The U.S. government isn’t ready to start regulating bitcoin yet, according to Rob Joyce, the White House cybersecurity co-ordinator and special assistant to the president, stating that there needed to be a better understanding of the risks and benefits to bitcoin before any sort of rules are set out. The news will come as relief to libertarians who saw bitcoin as a break from the big institutions such as banks and the government.

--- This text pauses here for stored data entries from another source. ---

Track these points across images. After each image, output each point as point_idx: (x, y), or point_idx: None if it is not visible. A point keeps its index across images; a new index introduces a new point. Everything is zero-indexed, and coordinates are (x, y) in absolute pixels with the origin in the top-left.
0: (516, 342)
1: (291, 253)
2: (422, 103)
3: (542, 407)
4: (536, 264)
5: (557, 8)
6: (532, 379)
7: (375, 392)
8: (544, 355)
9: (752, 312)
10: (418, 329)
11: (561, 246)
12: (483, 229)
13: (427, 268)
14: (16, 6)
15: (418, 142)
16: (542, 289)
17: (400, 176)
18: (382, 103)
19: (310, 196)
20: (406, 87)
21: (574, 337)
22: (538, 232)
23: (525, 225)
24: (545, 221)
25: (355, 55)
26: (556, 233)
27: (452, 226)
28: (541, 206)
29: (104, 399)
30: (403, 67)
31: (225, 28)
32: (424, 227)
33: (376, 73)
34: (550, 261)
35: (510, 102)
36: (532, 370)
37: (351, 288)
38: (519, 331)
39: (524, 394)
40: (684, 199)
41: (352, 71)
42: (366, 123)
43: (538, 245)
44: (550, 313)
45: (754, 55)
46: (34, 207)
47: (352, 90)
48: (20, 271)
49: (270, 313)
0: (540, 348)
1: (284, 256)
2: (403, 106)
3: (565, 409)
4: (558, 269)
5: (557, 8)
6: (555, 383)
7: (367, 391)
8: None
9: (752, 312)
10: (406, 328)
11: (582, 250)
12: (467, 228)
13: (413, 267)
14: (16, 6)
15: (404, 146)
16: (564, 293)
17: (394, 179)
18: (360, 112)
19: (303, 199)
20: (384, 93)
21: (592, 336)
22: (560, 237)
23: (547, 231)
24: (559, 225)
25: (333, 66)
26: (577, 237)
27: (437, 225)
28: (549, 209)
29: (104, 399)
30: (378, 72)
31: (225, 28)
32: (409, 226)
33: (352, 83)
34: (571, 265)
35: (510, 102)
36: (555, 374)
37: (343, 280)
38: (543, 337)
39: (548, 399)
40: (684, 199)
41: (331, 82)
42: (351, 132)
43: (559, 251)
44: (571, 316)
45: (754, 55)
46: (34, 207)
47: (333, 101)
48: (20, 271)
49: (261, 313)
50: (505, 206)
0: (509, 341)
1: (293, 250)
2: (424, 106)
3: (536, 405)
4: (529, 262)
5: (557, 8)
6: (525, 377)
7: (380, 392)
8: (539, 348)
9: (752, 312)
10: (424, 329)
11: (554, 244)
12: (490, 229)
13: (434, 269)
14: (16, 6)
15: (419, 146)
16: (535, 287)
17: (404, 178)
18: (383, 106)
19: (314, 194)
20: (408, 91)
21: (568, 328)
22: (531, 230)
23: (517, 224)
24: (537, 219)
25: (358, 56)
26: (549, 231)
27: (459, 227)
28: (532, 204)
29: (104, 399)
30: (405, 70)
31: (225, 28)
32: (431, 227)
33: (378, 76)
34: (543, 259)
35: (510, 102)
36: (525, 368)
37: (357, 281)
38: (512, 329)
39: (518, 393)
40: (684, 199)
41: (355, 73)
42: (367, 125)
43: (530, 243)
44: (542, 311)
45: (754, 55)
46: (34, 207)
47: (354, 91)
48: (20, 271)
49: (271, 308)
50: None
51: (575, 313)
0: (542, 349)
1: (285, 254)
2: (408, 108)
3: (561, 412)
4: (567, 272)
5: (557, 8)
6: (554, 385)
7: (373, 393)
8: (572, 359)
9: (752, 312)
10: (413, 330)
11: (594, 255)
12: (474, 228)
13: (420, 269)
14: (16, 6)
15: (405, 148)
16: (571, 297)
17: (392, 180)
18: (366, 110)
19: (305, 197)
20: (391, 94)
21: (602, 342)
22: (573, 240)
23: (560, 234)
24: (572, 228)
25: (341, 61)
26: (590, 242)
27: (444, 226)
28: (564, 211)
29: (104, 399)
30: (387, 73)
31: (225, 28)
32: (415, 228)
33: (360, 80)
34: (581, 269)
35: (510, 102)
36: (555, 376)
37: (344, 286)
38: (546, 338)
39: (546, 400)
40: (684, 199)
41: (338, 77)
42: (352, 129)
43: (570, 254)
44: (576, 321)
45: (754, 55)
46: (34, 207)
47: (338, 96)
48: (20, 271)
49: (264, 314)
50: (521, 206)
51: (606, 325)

Speaking to CNBC, Rob Joyce said that there are good and bad aspects to bitcoin; he highlighted that when a criminal act takes place and bitcoins are stolen, there’s no way for the coins to be retrieved by the owner, whereas if money was stolen from a bank account, it can easily be returned by getting in touch with the bank. When asked how close we are to seeing regulation of bitcoin and other cryptocurrencies, Joyce said:
“I think we’re still absolutely studying and understanding what the good ideas and bad ideas in that space are. So, I don’t think it’s close.”
Right now around the world, bitcoin isn’t really regulated. South Korea talked about regulation earlier this year and France and Germany are said to be working on their own regulatory structure. Lawmakers in the European Union have called for some control over the digital asset as well due to its involvement in drug trafficking, money laundering, and terrorism.

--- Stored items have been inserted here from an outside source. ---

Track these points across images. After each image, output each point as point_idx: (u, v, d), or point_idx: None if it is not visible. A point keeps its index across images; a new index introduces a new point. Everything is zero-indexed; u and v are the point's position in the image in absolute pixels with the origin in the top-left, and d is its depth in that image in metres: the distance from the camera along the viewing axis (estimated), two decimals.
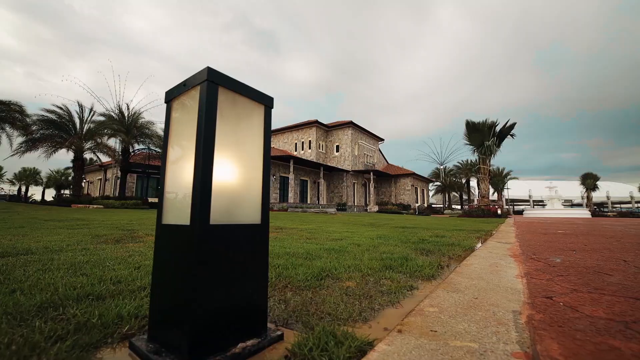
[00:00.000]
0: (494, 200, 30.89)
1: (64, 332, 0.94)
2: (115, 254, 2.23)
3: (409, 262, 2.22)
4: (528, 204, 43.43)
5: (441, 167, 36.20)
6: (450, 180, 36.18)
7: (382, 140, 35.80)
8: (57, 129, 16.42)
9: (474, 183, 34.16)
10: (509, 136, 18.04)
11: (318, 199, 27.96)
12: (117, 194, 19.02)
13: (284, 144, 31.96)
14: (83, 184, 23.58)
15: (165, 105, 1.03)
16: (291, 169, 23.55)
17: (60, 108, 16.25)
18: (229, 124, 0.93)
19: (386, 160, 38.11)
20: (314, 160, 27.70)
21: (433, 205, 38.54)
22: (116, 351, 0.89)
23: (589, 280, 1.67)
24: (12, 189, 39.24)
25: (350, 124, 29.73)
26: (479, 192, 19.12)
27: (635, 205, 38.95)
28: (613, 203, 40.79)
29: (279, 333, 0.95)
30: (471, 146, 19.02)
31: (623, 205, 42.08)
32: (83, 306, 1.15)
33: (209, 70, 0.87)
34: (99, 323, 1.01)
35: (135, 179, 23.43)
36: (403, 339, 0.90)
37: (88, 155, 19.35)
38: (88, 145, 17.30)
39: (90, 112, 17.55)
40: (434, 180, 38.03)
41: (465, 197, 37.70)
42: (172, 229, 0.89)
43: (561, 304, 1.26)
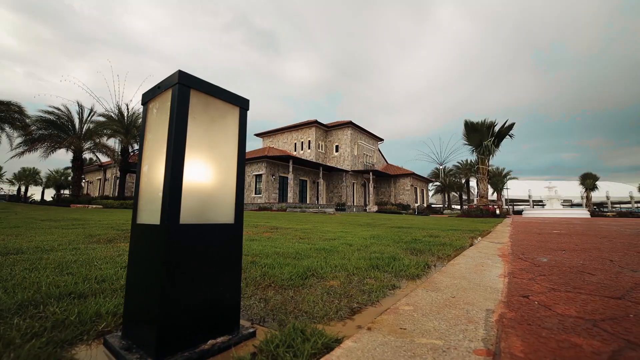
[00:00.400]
0: (493, 200, 30.89)
1: (40, 330, 0.96)
2: (105, 254, 2.25)
3: (396, 262, 2.24)
4: (528, 204, 43.41)
5: (441, 167, 36.20)
6: (450, 180, 36.18)
7: (382, 140, 35.81)
8: (57, 129, 16.46)
9: (473, 183, 34.16)
10: (507, 136, 18.05)
11: (317, 199, 27.99)
12: (117, 194, 19.06)
13: (284, 144, 31.98)
14: (82, 184, 23.62)
15: (143, 107, 1.05)
16: (290, 169, 23.58)
17: (59, 109, 16.28)
18: (201, 125, 0.95)
19: (386, 160, 38.12)
20: (314, 160, 27.72)
21: (433, 205, 38.54)
22: (91, 348, 0.91)
23: (570, 280, 1.69)
24: (12, 189, 39.34)
25: (350, 124, 29.74)
26: (477, 192, 19.13)
27: (635, 205, 38.92)
28: (613, 203, 40.76)
29: (251, 330, 0.97)
30: (470, 146, 19.02)
31: (623, 205, 42.04)
32: (64, 304, 1.17)
33: (180, 73, 0.89)
34: (76, 320, 1.03)
35: (135, 179, 23.48)
36: (371, 336, 0.91)
37: (87, 155, 19.40)
38: (87, 145, 17.34)
39: (89, 113, 17.59)
40: (434, 180, 38.03)
41: (465, 197, 37.69)
42: (145, 229, 0.91)
43: (536, 302, 1.28)
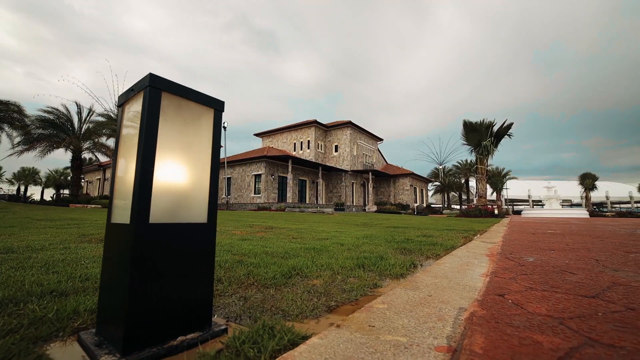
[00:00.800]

While a far cry from government regulation, Lloyds Banking Group began preventing its credit card customers from buying bitcoin due to fears that customers wouldn’t be able to repay the borrowed money if bitcoin’s value crashes colossally.
While regulation will deter criminal activity being undertaken with bitcoin, other cryptocurrencies exist such as Monero and Zcash, which offer payments that can obscure the recipient’s and sender’s addresses and the value being transmitted.